● **ТЕКСТ ДЛЯ ЧТЕНИЯ**
########
«ТОЧНО СНА ЖДУ…»
«ТОЧНО СНА ЖДУ…»
Последнее письмо мученика Николая Варжанского
– Я его развернул, боясь, что оно вообще рассыплется, потому что оно было как пергамент, – рассказывал Евгений Всеволодович. – Когда я его прочитал, я был потрясен. Человек готовится к смерти, как ко сну. Человек все успел. Ему думать надо о том, что он завтра идет на эшафот… А он думал о своей семье и о том, чтобы дети выросли в вере, и чтобы жена смогла отдать долги, и как им жить первое время. Он их утешал упованием на милосердие Бога и Пресвятой Богородицы. Насколько мощный был человек, чтобы вот так… И все равно он боится, что Господь лишит его небесных обителей.
Михаил Польский в своей книжке, которая вышла сразу же после войны, пишет, что Николай Юрьевич Варжанский написал трогательные письма своим родным и близким, со всеми простился и радостно пошел на расстрел за исповедание православной веры. Это какая-то другая радость… Нам эту радость не понять даже.
Во время Поместного Собора 1917 года Николай Варжанский был делопроизводителем отдела о внешней и внутренней миссии и о церковной дисциплине.
########
● **СТРОКИ ДАННЫХ**
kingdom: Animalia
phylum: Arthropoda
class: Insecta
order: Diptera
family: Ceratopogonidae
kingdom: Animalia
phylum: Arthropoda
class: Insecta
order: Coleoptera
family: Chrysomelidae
########
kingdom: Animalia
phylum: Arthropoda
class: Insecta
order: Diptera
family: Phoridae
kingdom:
########
● **ЧТО СДЕЛАТЬ**
1. Какую должность занимал Николай Варжанский во время Поместного Собора 1917 года, согласно тексту о его последнем письме?
2. Напишите продолжение текста о последнем письме Николая Варжанского, начав сразу после его последнего предложения.

● **ОТВЕТЫ**
1. Он был делопроизводителем отдела о внешней и внутренней миссии и о церковной дисциплине.

2.
Им написано и издано около 40 книг и брошюр, предназначенных для неверующих или сомневающихся в истинах веры.
В мае 1918 года Николай Юрьевич Варжанский был арестован на квартире протоиерея Иоанна Восторгова, священномученика, и проходил по его «делу» вместе с епископом Селенгинским Ефремом (Кузнецовым) и священником Димитрием Корнеевым. Об их освобождении ходатайствовали многие – и рабочие, и духовенство, и лично Святейший Патриарх Тихон.
«Зная Преосвященного Ефрема, протоиерея Восторгова и священника Корнеева как достойных служителей Церкви Божией и Н.Ю. Варжанского как полезного церковного деятеля, – писал Патриарх, обращаясь в Верховный трибунал и ВЧК, – я присоединяюсь к ходатайству, поданному несколькими тысячами православных, об освобождении арестованных под наше личное поручительство»[1].
Известный московский священник и миссионер протоиерей Неофит Любимов, тесть мученика Николая, знавший по педагогической деятельности в Симбирске[2] отца Ленина, в июне написал последнему открытое письмо с просьбой освободить его зятя:
«…Родитель Ваш мне хорошо известен и знаком, я с ним весьма нередко встречался в частных домах и на собраниях, где обсуждались дела педагогические. Скончался он при мне, я был молитвенником его тогда, да и теперь молюсь за него… Во дни своей настоящей невзгоды я осмеливаюсь обратиться к Вам… с покорнейшей просьбой: мой сын (зять) Николай Юрьевич Варжанский совершенно случайно попал под арест… за Варжанским вины, за которую следовало бы посадить в тюрьму, не найдено.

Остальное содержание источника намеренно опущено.